2. 2942 sayılı Kanun'un 10 uncu maddesinin sekizinci fıkrası ile 11 inci maddesi.

3. Değerlendirme

1. Temyiz olunan nihai kararların bozulması 6100 sayılı Kanun’un geçici 3 üncü maddesinin atfıyla 1086 sayılı Kanun’un 26.09.2004 tarihli ve 5236 sayılı Kanun'la yapılan değişiklikten önceki 428 inci maddesinde yer alan sebeplerden birinin varlığı hâlinde mümkündür.

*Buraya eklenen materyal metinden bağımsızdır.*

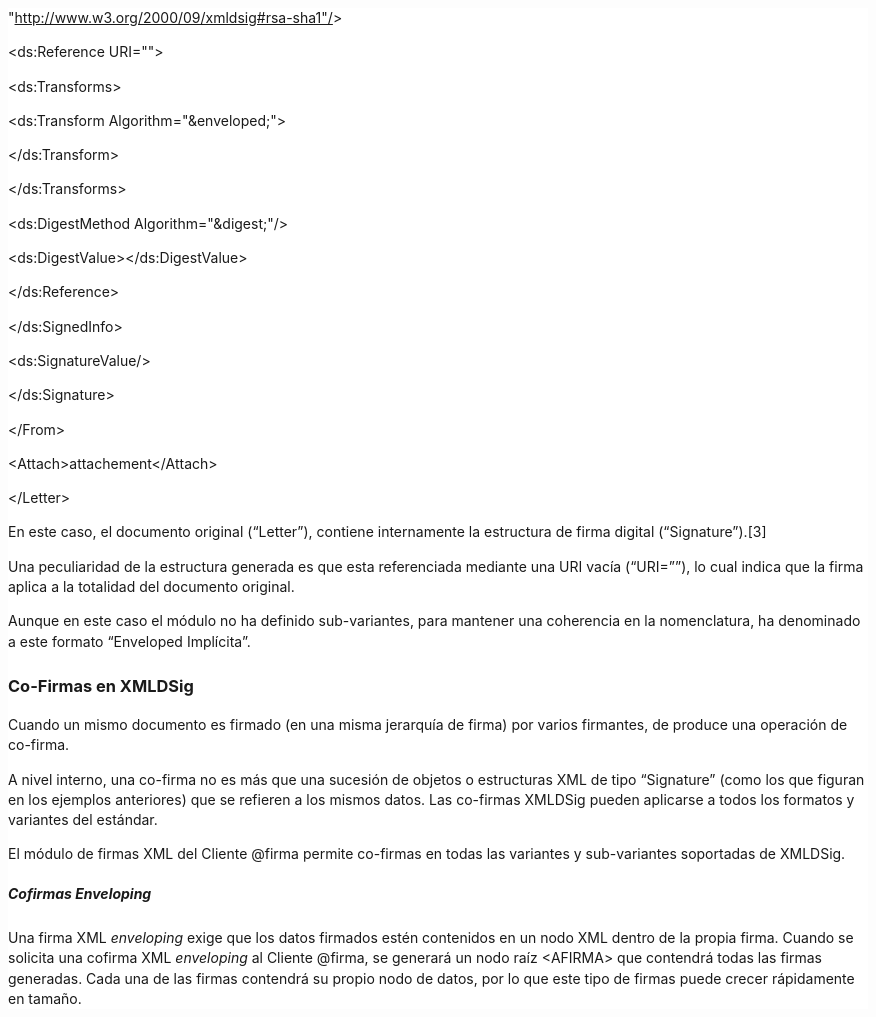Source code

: "http://www.w3.org/2000/09/xmldsig#rsa-sha1"/&gt;

&lt;ds:Reference URI=""&gt;

&lt;ds:Transforms&gt;

&lt;ds:Transform Algorithm="&enveloped;"&gt;

&lt;/ds:Transform&gt;

&lt;/ds:Transforms&gt;

&lt;ds:DigestMethod Algorithm="&digest;"/&gt;

&lt;ds:DigestValue&gt;&lt;/ds:DigestValue&gt;

&lt;/ds:Reference&gt;

&lt;/ds:SignedInfo&gt;

&lt;ds:SignatureValue/&gt;

&lt;/ds:Signature&gt;

&lt;/From&gt;

&lt;Attach&gt;attachement&lt;/Attach&gt;

&lt;/Letter&gt;

En este caso, el documento original (“Letter”), contiene internamente la
estructura de firma digital (“Signature”).[3]

Una peculiaridad de la estructura generada es que esta referenciada
mediante una URI vacía (“URI=””), lo cual indica que la firma aplica a
la totalidad del documento original.

Aunque en este caso el módulo no ha definido sub-variantes, para
mantener una coherencia en la nomenclatura, ha denominado a este formato
“Enveloped Implícita”.

### Co-Firmas en XMLDSig

Cuando un mismo documento es firmado (en una misma jerarquía de firma)
por varios firmantes, de produce una operación de co-firma.

A nivel interno, una co-firma no es más que una sucesión de objetos o
estructuras XML de tipo “Signature” (como los que figuran en los
ejemplos anteriores) que se refieren a los mismos datos. Las co-firmas
XMLDSig pueden aplicarse a todos los formatos y variantes del estándar.

El módulo de firmas XML del Cliente @firma permite co-firmas en todas
las variantes y sub-variantes soportadas de XMLDSig.

##### Cofirmas Enveloping

Una firma XML *enveloping* exige que los datos firmados estén contenidos
en un nodo XML dentro de la propia firma. Cuando se solicita una cofirma
XML *enveloping* al Cliente @firma, se generará un nodo raíz
&lt;AFIRMA&gt; que contendrá todas las firmas generadas. Cada una de las
firmas contendrá su propio nodo de datos, por lo que este tipo de firmas
puede crecer rápidamente en tamaño.
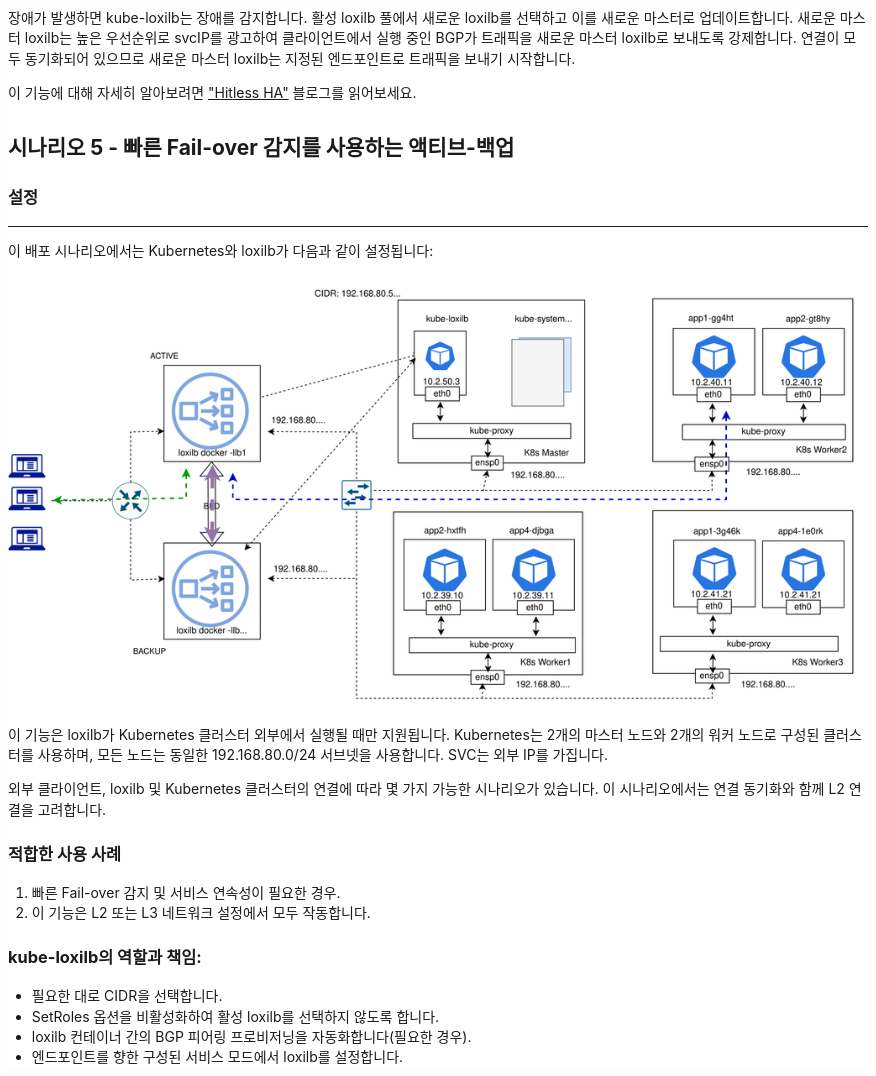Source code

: 장애가 발생하면 kube-loxilb는 장애를 감지합니다. 활성 loxilb 풀에서 새로운 loxilb를 선택하고 이를 새로운 마스터로 업데이트합니다. 새로운 마스터 loxilb는 높은 우선순위로 svcIP를 광고하여 클라이언트에서 실행 중인 BGP가 트래픽을 새로운 마스터 loxilb로 보내도록 강제합니다. 연결이 모두 동기화되어 있으므로 새로운 마스터 loxilb는 지정된 엔드포인트로 트래픽을 보내기 시작합니다.

이 기능에 대해 자세히 알아보려면 ["Hitless HA"](https://www.loxilb.io/post/k8s-deploying-hitless-and-ha-load-balancing) 블로그를 읽어보세요.

## 시나리오 5 - 빠른 Fail-over 감지를 사용하는 액티브-백업

### 설정
--------
이 배포 시나리오에서는 Kubernetes와 loxilb가 다음과 같이 설정됩니다:

![설정](photos/bfd-1.svg)

이 기능은 loxilb가 Kubernetes 클러스터 외부에서 실행될 때만 지원됩니다. Kubernetes는 2개의 마스터 노드와 2개의 워커 노드로 구성된 클러스터를 사용하며, 모든 노드는 동일한 192.168.80.0/24 서브넷을 사용합니다. SVC는 외부 IP를 가집니다.

외부 클라이언트, loxilb 및 Kubernetes 클러스터의 연결에 따라 몇 가지 가능한 시나리오가 있습니다. 이 시나리오에서는 연결 동기화와 함께 L2 연결을 고려합니다.

### 적합한 사용 사례
  1. 빠른 Fail-over 감지 및 서비스 연속성이 필요한 경우.
  2. 이 기능은 L2 또는 L3 네트워크 설정에서 모두 작동합니다.

### kube-loxilb의 역할과 책임:
  * 필요한 대로 CIDR을 선택합니다.
  * SetRoles 옵션을 비활성화하여 활성 loxilb를 선택하지 않도록 합니다.
  * loxilb 컨테이너 간의 BGP 피어링 프로비저닝을 자동화합니다(필요한 경우).
  * 엔드포인트를 향한 구성된 서비스 모드에서 loxilb를 설정합니다.
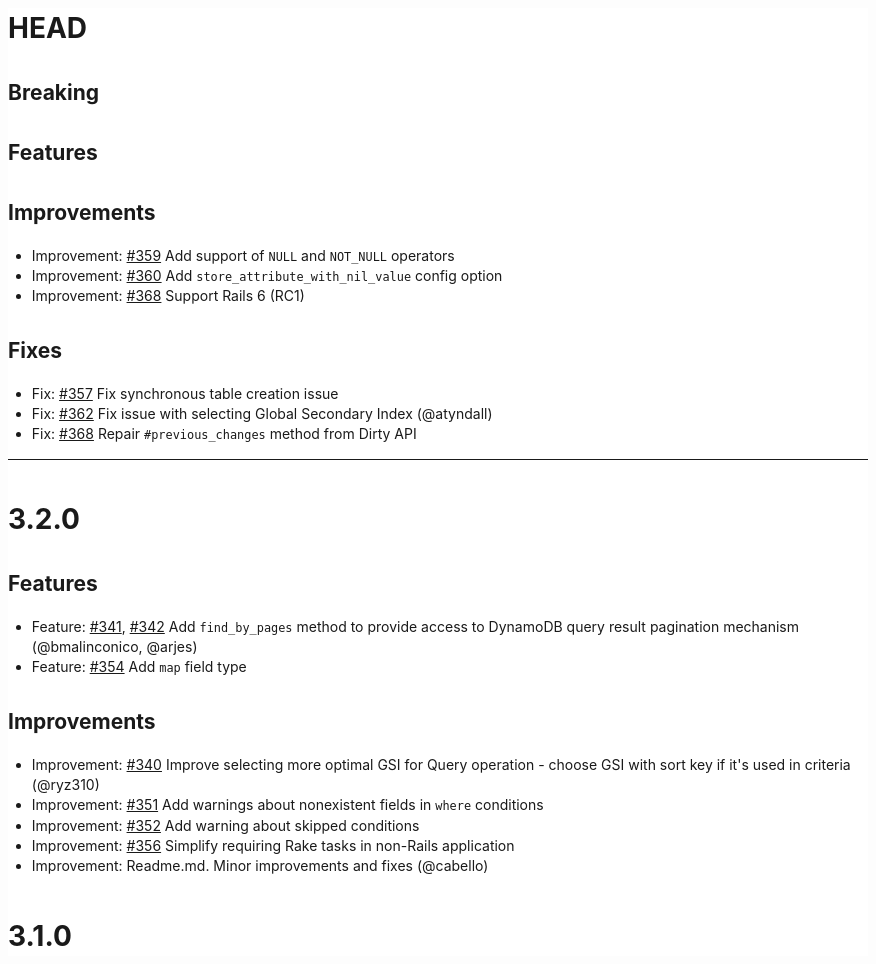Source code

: # HEAD

## Breaking

## Features

## Improvements

* Improvement: [#359](https://github.com/Dynamoid/dynamoid/pull/359) Add support of `NULL` and `NOT_NULL` operators
* Improvement: [#360](https://github.com/Dynamoid/dynamoid/pull/360) Add `store_attribute_with_nil_value` config option
* Improvement: [#368](https://github.com/Dynamoid/dynamoid/pull/368) Support Rails 6 (RC1)

## Fixes
* Fix: [#357](https://github.com/Dynamoid/dynamoid/pull/357) Fix synchronous table creation issue
* Fix: [#362](https://github.com/Dynamoid/dynamoid/pull/362) Fix issue with selecting Global Secondary Index (@atyndall)
* Fix: [#368](https://github.com/Dynamoid/dynamoid/pull/368) Repair `#previous_changes` method from Dirty API

---



# 3.2.0

## Features
* Feature: [#341](https://github.com/Dynamoid/dynamoid/pull/341), [#342](https://github.com/Dynamoid/dynamoid/pull/342) Add `find_by_pages` method to provide access to DynamoDB query result pagination mechanism (@bmalinconico, @arjes)
* Feature: [#354](https://github.com/Dynamoid/dynamoid/pull/354) Add `map` field type

## Improvements
* Improvement: [#340](https://github.com/Dynamoid/dynamoid/pull/340) Improve selecting more optimal GSI for Query operation - choose GSI with sort key if it's used in criteria (@ryz310)
* Improvement: [#351](https://github.com/Dynamoid/dynamoid/pull/351) Add warnings about nonexistent fields in `where` conditions
* Improvement: [#352](https://github.com/Dynamoid/dynamoid/pull/352) Add warning about skipped conditions
* Improvement: [#356](https://github.com/Dynamoid/dynamoid/pull/356) Simplify requiring Rake tasks in non-Rails application
* Improvement: Readme.md. Minor improvements and fixes (@cabello)



# 3.1.0
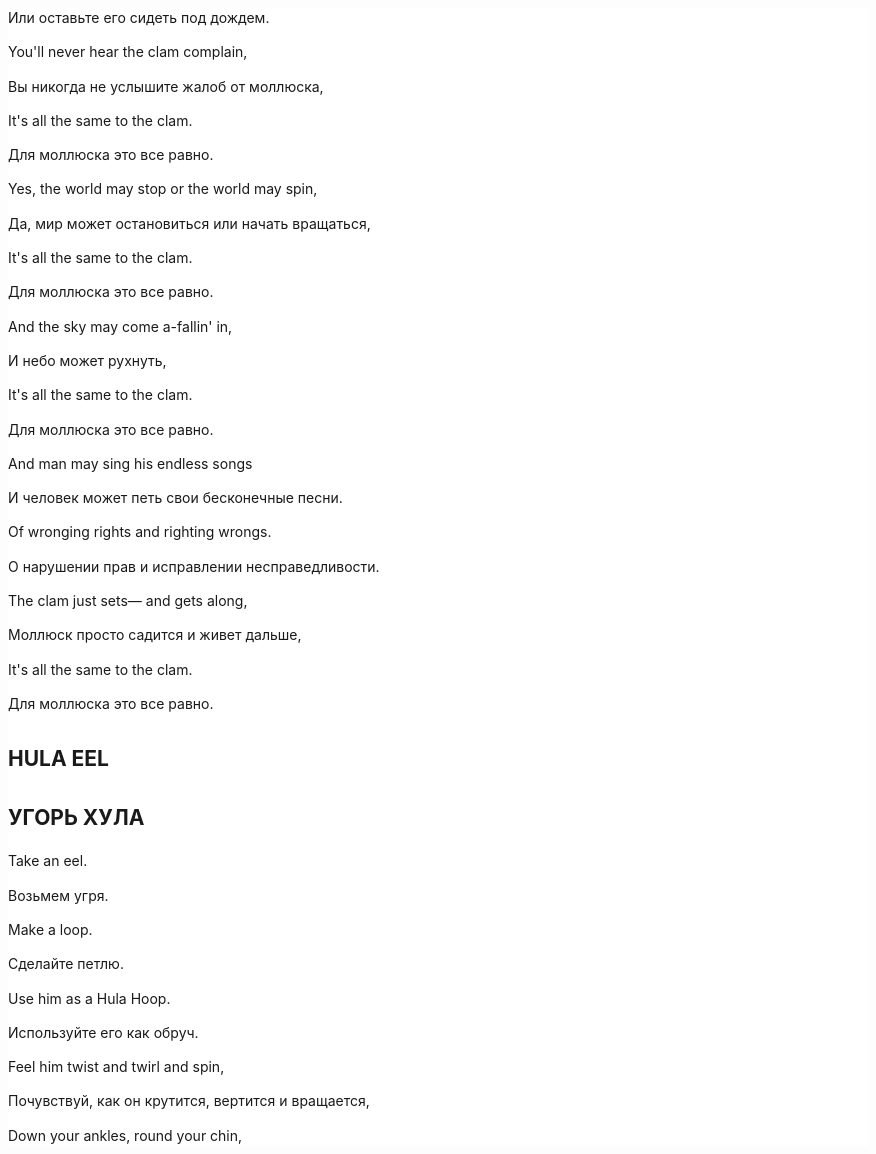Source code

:Или оставьте его сидеть под дождем.

You'll never hear the clam complain,

Вы никогда не услышите жалоб от моллюска,

It's all the same to the clam.

Для моллюска это все равно.

Yes, the world may stop or the world may spin,

Да, мир может остановиться или начать вращаться,

It's all the same to the clam.

Для моллюска это все равно.

And the sky may come a-fallin' in,

И небо может рухнуть,

It's all the same to the clam.

Для моллюска это все равно.

And man may sing his endless songs

И человек может петь свои бесконечные песни.

Of wronging rights and righting wrongs.

О нарушении прав и исправлении несправедливости.

The clam just sets— and gets along,

Моллюск просто садится и живет дальше,

It's all the same to the clam.

Для моллюска это все равно.

## HULA EEL

## УГОРЬ ХУЛА

Take an eel.

Возьмем угря.

Make a loop.

Сделайте петлю.

Use him as a Hula Hoop.

Используйте его как обруч.

Feel him twist and twirl and spin,

Почувствуй, как он крутится, вертится и вращается,

Down your ankles, round your chin,
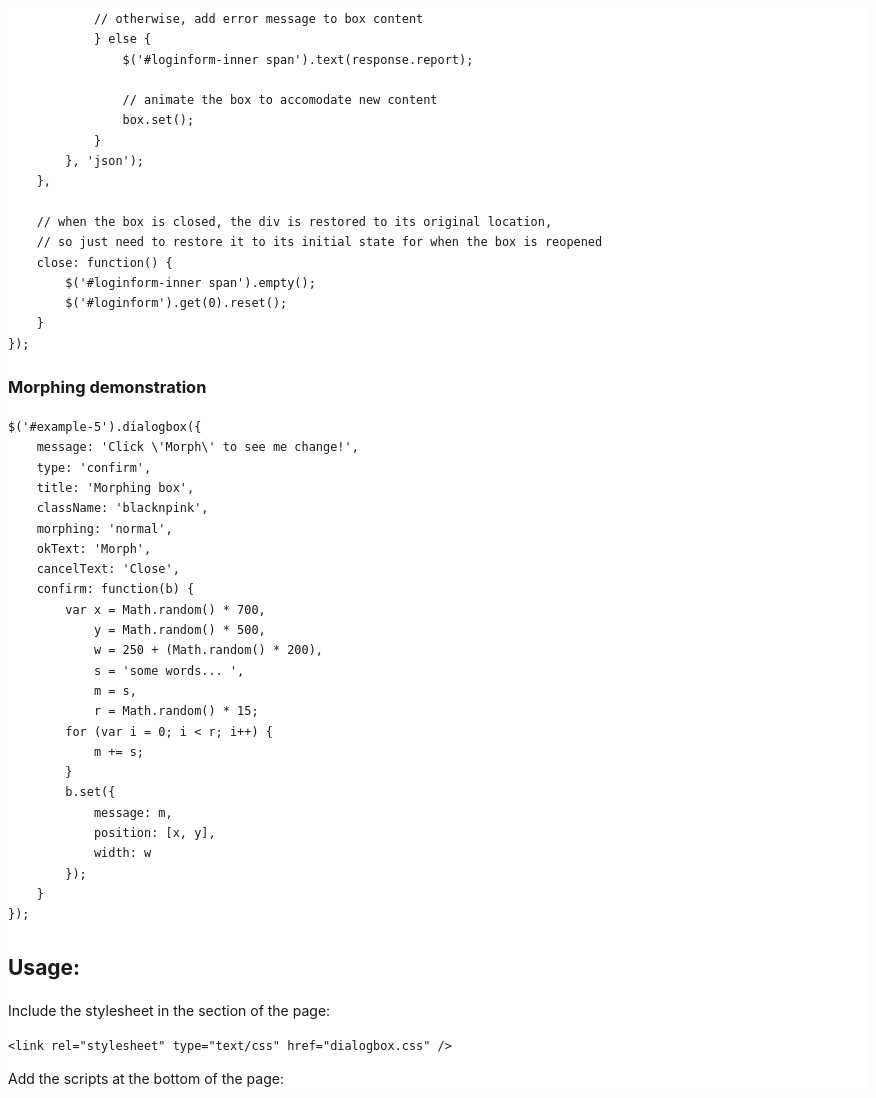                // otherwise, add error message to box content
                } else {
                    $('#loginform-inner span').text(response.report);
                    
                    // animate the box to accomodate new content
                    box.set();
                }
            }, 'json');
        },
        
        // when the box is closed, the div is restored to its original location,
        // so just need to restore it to its initial state for when the box is reopened
        close: function() {
            $('#loginform-inner span').empty();
            $('#loginform').get(0).reset();
        }
    });

### Morphing demonstration

    $('#example-5').dialogbox({
        message: 'Click \'Morph\' to see me change!',
        type: 'confirm',
        title: 'Morphing box',
        className: 'blacknpink',
        morphing: 'normal',
        okText: 'Morph',
        cancelText: 'Close',
        confirm: function(b) {
            var x = Math.random() * 700,
                y = Math.random() * 500,
                w = 250 + (Math.random() * 200),
                s = 'some words... ',
                m = s,
                r = Math.random() * 15;
            for (var i = 0; i < r; i++) {
                m += s;
            }
            b.set({
                message: m,
                position: [x, y],
                width: w
            });
        }
    });

## Usage:

Include the stylesheet in the <head> section of the page:

    <link rel="stylesheet" type="text/css" href="dialogbox.css" />

Add the scripts at the bottom of the page:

2. Temyizen incelenen mahkeme kararının bozmaya uygun olduğu, kararda ve kararın gerekçesinde hukuk kurallarının somut olaya uygulanmasında bir isabetsizlik bulunmadığı, davacı idarenin aynı temyiz sebeplerini Dairemizin bozma ilâmı öncesinde sunduğu dilekçelerinde belirttiği, bozma öncesi toplanan belgeler üzerinden idarenin iddiasının denetlendiği, bozma ile kesinleşen ve karşı taraf yararına kazanılmış hak durumunu oluşturan yönlerin ise yeniden incelenmesine hukukça imkân bulunmadığı anlaşılmakla; temyiz dilekçesinde ileri sürülen nedenler kararın bozulmasını gerektirecek nitelikte görülmemiştir.

3. Buna karşın, bozma sonrası ikinci karar ile bakiye kamulaştırma bedeli olan 15.646.045,00 TL fark bedelin karar kesinleşinceye kadar üçer aylık vadeli hesaba yatırılmasına karar verildiği ve fark bedelin son karar tarihi olan 07.06.2022 tarihinde ödenmesine karar verildiği hâlde infazda tereddüt yaratacak şekilde ikinci karar tarihi olan 08.03.2019 tarihine kadar faiz işletilmesine karar verilmesi bozmayı gerektirir.

Ne var ki; bu yanılgının giderilmesi yeniden yargılama yapılmasını gerektirmediğinden Mahkeme kararının düzeltilerek onanması gerekir.

VI. KARAR

Açıklanan sebeplerle;

1. Taraf vekillerinin diğer temyiz itirazlarının reddine,

2. Taraf vekillerinin temyiz itirazlarının kısmen kabulü ile, temyiz olunan Mahkeme kararının (7) numaralı bendinde yer alan "ikinci karar tarihi olan 08.03.2019" ibaresinin çıkartılarak, yerine "karar tarihi olan 07.06.2022" ibaresinin yazılmasına kararın böylece DÜZELTİLEREK ONANMASINA,

Peşin alınan temyiz harçlarının istek hâlinde taraflara iadesine,

20.03.2023 tarihinde oy birliğiyle karar verildi.